If Junot Diaz’s critically acclaimed collection Drown and Janet Mock’s Emmy-winning series Pose produced offspring, Alejandro Heredia’s LOCA would be their firstborn.

LOCA
by Alejandro Heredia
Simon & Schuster, February 2025
(via The Gernert Company)

It’s 1999, and best friends Sal and Charo are striving to hold on to their dreams in a New York determined to grind them down. Sal is a book-loving science nerd trying to grow beyond his dead-end job in a new city, but he’s held back by tragic memories from his past in Santo Domingo. Free-spirited Charo is surprised to find herself a mother at twenty-five, partnered with a controlling man, working at the same supermarket for years, her world shrunk to the very domesticity she thought she’d escaped in her old country. When Sal finds love at a gay club one night, both his and Charo’s worlds unexpectedly open up to a vibrant social circle that pushes them to reckon with what they owe to their own selves, pasts, futures, and, always, each other.

LOCA follows one daring year in the lives of young people living at the edge of their own patience and desires. With expansive grace, it reveals both the grueling conditions that force people to migrate and the possibility of friendship as home when family, nations, and identity groups fall short.

In this remarkable debut, Alejandro Heredia traces young lives from the streets of Santo Domingo to the streets of the Bronx, capturing the heartbreak of queer youth, a woman’s rebellion against the confines of motherhood, and, above all, the pain and power of friendship that extends across seas, and borders, and the struggle of working people to survive in America. It is the most generously written novel I have read in a very long time, and that generosity is a beautiful thing.” – Adam HaslettPulitzer Prize and National Award Book Award finalist for Imagine Me Gone and You Are Not A Stranger Here

Alejandro Heredia is a writer from the Bronx.
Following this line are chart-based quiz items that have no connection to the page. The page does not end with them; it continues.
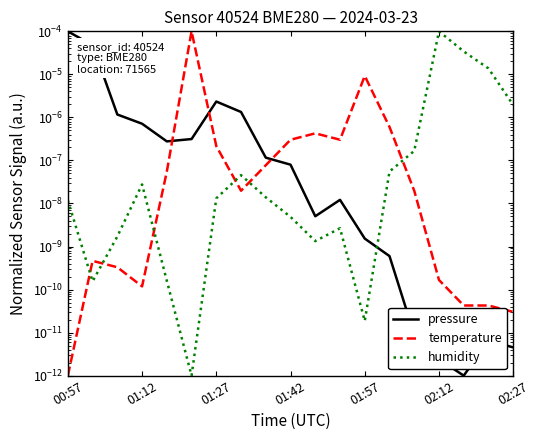

Which series has the widest spread of values?

pressure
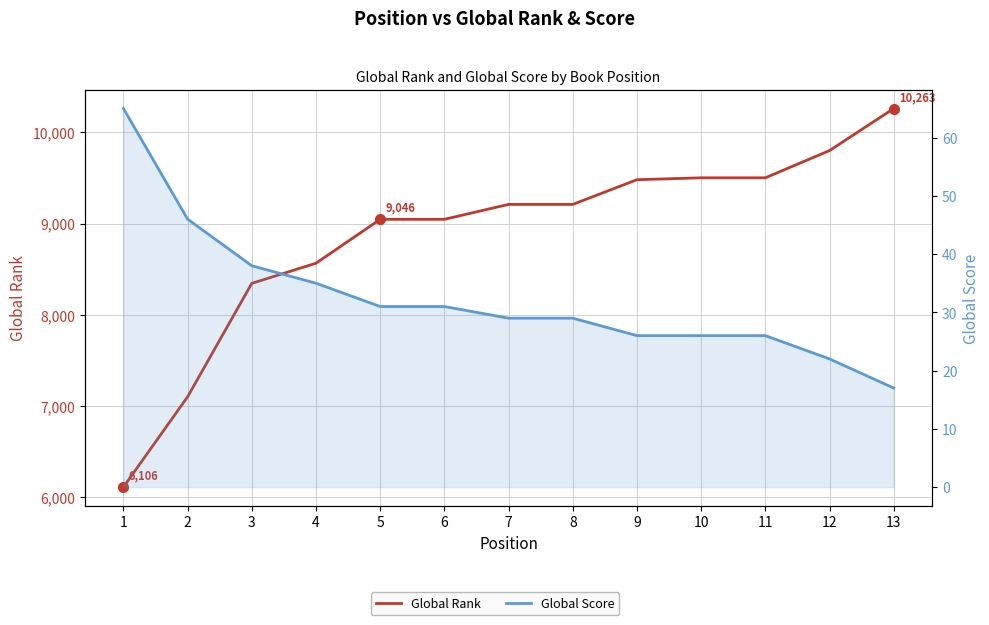

Reading right to left, extract all data points from this chart.

Global Rank: 13=10263	12=9801	11=9502	10=9502	9=9481	8=9210	7=9210	6=9046	5=9046	4=8564	3=8343	2=7097	1=6106
Global Score: 13=17	12=22	11=26	10=26	9=26	8=29	7=29	6=31	5=31	4=35	3=38	2=46	1=65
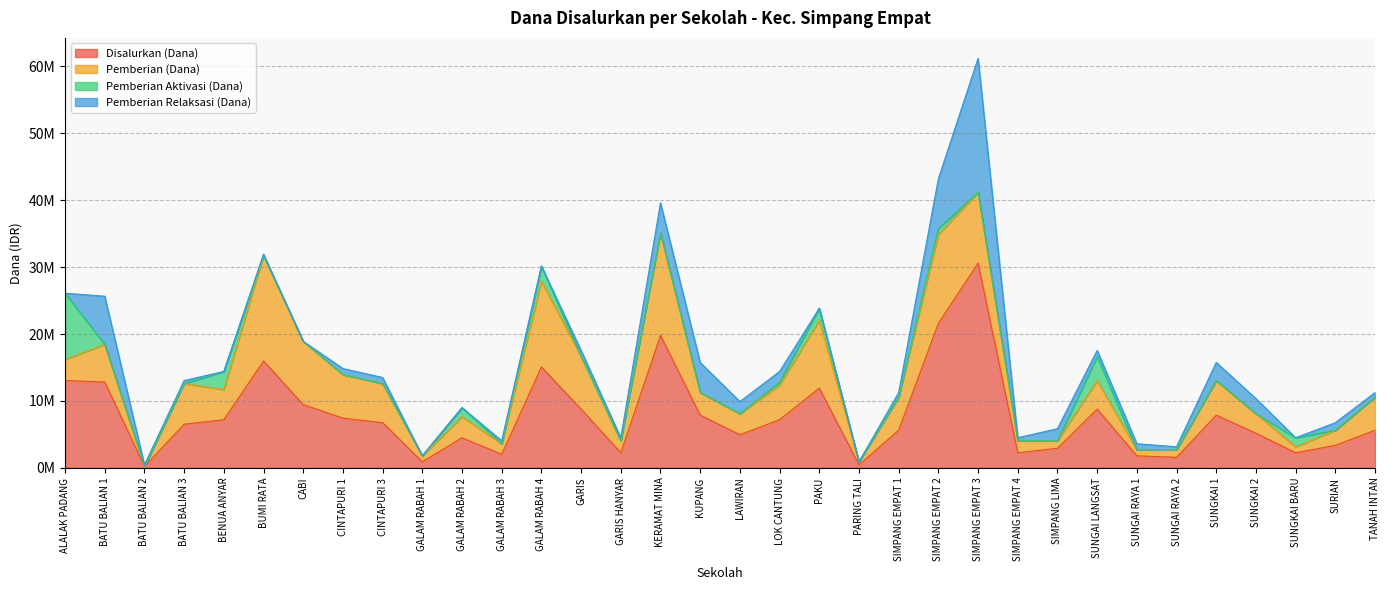

True or false: Pemberian Aktivasi (Dana) has a value of 0 at KERAMAT MINA.

True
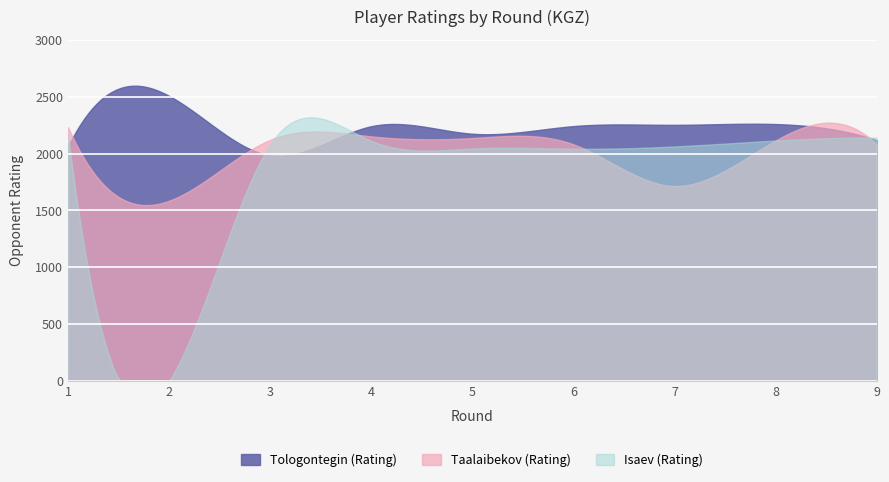

At how many categories does at least one series exceed 922?

200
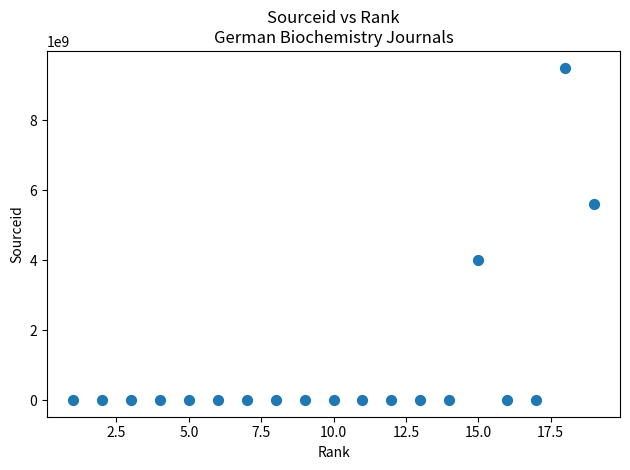

What is the range of Y values (max minus min)?

9500139910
He has received fellowships from LAMBDA Literary, Dominican Studies Institute, UNLV’s Black Mountain Institute, and elsewhere. He received an MFA in fiction from Hunter College. LOCA is his debut novel.

THE TROUBLE UP NORTH de Travis Mulhauser

An atmospheric, haunting novel about a family of bootleggers, their troubled history, and the land that binds them.

THE TROUBLE UP NORTH
by Travis Mulhauser
Grand Central, March 2025
(via The Gernert Company)

The Sawbrooks have lived on prime real estate on the lakes of Michigan since before there was prime real estate. A family of smugglers and bootleggers, every man, woman, and child in each generation has been taught to navigate the nooks and crannies of the rivers and highways that flow in and out of Canada. The hidden routes are the family’s legacy.

But today, the Sawbrooks are deeply fractured, and the money that’s sustained the family is running out. Edward, the Sawbrook patriarch, is dying from cancer, and his wife, Rhoda, is bitterly disappointed in her three adult children. The eldest daughter, Lucy, is now a park ranger, working to federally protect the land against her mother’s will; the middle son, Buckner, hasn’t been the same since he came back from the army suffering from alcoholism; and the youngest daughter, Jewell, is wasting her potential as a card player and bartender.

When Jewell is asked to commit a crime for a major insurance payout, she agrees, eager for the cash, but too late, she realizes that that the boat she torched wasn’t empty…

Together, the Sawbrooks will have to contend with the old, familial ways and the new, shifting world, and face each other—and their pain-filled past—to smuggle one more thing through and out of their land to safety.

Travis Mulhauser was born and raised in Northern Michigan. His novel, Sweetgirl (Ecco/Harper Collins), was listed for The Center for Fiction’s First Novel Prize, an Indie Next Pick, and named one of Ploughshares Best Books of the New Year. He is also the author of Greetings from Cutler County: A Novella and Stories. Travis received his MFA in Fiction from UNC-Greensboro and is also a proud graduate of North Central Michigan College and Central Michigan University. He lives currently in Durham, North Carolina with his wife and two children.